### Given text
_ _ _ _ _

If we assume that the relative errors, of approximating, at each time point, the evolutions of mRNA concentrations obtained when σ = 1 with the evolutions obtained when σ > 1, are statistically independent and identically distributed random variables, then we can estimate their mean value and standard deviation by standard empirical formulas. Fig. 13 depicts such estimates for the example depicted in Fig. 12, as a function of 1 ≤ σ ≤ 400. These results indicate that the number of iterations required for simulating the discrete dynamical model under consideration can be dramatically reduced with only a small compromise in simulation accuracy. For example, and according to Fig. 13, at any time point, the relative error of approximating the mRNA concentration depicted in Fig. 12 when σ = 1 with the one obtained when σ = 300, will on the average be equal to 5 × 10⁻⁴, with a standard deviation of ∼10⁻³. However, with σ = 300, the iterations required for simulating transcriptional regulation are 300 times fewer than the iterations required when σ = 1.

_ _ _ _ _

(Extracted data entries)
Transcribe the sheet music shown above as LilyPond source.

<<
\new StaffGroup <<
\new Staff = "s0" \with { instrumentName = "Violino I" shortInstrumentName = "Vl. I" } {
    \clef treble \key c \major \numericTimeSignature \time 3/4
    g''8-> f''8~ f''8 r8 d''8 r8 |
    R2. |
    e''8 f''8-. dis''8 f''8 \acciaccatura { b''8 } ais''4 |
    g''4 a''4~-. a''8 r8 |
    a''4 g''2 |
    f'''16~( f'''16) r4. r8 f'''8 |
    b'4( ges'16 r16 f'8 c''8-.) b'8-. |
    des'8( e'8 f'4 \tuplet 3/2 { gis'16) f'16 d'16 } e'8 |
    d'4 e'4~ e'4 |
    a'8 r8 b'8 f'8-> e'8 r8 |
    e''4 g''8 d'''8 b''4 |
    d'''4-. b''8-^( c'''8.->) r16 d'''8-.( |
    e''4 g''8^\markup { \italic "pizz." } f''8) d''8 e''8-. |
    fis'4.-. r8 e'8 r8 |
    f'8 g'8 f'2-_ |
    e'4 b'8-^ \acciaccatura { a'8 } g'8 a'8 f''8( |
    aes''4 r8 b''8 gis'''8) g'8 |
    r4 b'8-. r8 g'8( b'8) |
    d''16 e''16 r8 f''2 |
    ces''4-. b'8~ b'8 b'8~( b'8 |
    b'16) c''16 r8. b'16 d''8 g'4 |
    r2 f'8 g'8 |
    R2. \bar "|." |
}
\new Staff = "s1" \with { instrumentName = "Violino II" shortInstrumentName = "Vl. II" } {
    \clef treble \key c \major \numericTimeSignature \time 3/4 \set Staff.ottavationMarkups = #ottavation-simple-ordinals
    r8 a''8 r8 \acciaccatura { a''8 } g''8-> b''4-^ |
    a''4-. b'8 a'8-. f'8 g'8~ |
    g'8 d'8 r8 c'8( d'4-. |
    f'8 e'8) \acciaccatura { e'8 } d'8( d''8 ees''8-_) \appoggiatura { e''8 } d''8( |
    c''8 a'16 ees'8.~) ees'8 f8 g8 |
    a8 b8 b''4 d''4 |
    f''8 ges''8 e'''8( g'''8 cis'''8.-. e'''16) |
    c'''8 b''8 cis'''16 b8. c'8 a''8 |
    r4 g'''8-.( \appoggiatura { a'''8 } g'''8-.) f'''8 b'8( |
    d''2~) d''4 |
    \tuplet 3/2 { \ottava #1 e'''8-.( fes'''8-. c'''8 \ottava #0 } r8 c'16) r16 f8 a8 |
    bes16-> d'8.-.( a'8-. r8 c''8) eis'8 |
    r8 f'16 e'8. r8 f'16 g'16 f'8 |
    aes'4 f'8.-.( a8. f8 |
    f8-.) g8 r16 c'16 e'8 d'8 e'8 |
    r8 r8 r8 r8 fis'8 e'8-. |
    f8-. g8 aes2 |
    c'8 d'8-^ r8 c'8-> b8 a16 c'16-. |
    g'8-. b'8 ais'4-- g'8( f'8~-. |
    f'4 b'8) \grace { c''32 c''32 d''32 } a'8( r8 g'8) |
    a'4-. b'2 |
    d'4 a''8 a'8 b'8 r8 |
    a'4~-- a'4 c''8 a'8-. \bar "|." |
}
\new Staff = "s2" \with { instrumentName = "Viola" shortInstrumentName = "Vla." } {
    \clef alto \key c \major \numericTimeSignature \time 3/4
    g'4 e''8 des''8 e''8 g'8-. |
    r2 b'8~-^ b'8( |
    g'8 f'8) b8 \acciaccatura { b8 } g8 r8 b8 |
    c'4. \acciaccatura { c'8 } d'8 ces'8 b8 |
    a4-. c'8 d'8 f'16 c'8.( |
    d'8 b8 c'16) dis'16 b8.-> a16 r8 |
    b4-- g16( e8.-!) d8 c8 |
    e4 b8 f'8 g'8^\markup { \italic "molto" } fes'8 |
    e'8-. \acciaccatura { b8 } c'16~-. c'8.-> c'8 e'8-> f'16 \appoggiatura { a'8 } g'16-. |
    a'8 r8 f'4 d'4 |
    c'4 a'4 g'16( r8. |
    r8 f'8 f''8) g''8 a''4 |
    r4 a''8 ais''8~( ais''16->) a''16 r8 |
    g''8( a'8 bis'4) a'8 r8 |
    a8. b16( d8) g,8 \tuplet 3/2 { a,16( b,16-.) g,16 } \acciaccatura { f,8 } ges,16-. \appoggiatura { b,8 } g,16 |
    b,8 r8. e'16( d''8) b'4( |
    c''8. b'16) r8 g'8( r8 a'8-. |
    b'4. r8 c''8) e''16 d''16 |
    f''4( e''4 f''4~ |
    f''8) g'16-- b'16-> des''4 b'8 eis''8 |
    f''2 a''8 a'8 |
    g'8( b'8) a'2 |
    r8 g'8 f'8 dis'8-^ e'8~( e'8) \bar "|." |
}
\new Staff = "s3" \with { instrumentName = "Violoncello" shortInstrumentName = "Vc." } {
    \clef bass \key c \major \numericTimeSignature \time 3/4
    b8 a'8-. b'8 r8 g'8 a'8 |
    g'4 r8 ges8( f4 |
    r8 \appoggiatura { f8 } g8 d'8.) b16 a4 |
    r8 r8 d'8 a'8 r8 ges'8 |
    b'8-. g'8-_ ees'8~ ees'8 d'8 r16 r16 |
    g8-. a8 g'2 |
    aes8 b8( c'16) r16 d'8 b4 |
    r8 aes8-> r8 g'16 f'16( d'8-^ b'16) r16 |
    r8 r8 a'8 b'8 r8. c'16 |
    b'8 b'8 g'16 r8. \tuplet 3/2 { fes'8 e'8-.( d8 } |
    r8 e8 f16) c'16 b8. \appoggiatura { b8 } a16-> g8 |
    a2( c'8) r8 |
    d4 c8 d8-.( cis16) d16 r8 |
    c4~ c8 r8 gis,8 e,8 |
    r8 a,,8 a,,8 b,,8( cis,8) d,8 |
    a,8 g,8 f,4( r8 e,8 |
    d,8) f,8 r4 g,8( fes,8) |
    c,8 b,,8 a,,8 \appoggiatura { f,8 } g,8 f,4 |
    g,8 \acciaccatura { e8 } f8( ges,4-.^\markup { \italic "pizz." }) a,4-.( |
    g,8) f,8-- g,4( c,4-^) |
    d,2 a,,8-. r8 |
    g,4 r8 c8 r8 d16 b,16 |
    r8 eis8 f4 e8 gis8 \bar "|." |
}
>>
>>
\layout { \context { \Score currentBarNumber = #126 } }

_ _ _ _ _

### Requirement 1
In the passage on reducing simulation iterations, over what range of σ does Fig. 13 show the error estimates?
### Requirement 2
Using the passage on reducing simulation iterations, explain why the mean value and standard deviation of the relative errors can be estimated by standard empirical formulas.
### Requirement 3
Decide whether each statement agrees with the passage on reducing simulation iterations, answering yes or no and quoting the deciding words: (a) With σ = 300, the relative error is on average 5 × 10⁻⁴. (b) With σ = 300, simulating transcriptional regulation takes 300 times more iterations than with σ = 1. (c) Cutting the number of iterations costs a large loss in simulation accuracy.
The data has no connection to the text.

### Written reply 1
1 ≤ σ ≤ 400

### Written reply 2
This estimate rests on an assumption. The relative errors, taken at each time point, are assumed to be statistically independent and identically distributed random variables. Under that assumption, their mean value and standard deviation can be estimated with standard empirical formulas.

### Written reply 3
(a) Yes: "will on the average be equal to 5 × 10⁻⁴"
(b) No: "the iterations required for simulating transcriptional regulation are 300 times fewer than the iterations required when σ = 1"
(c) No: "with only a small compromise in simulation accuracy"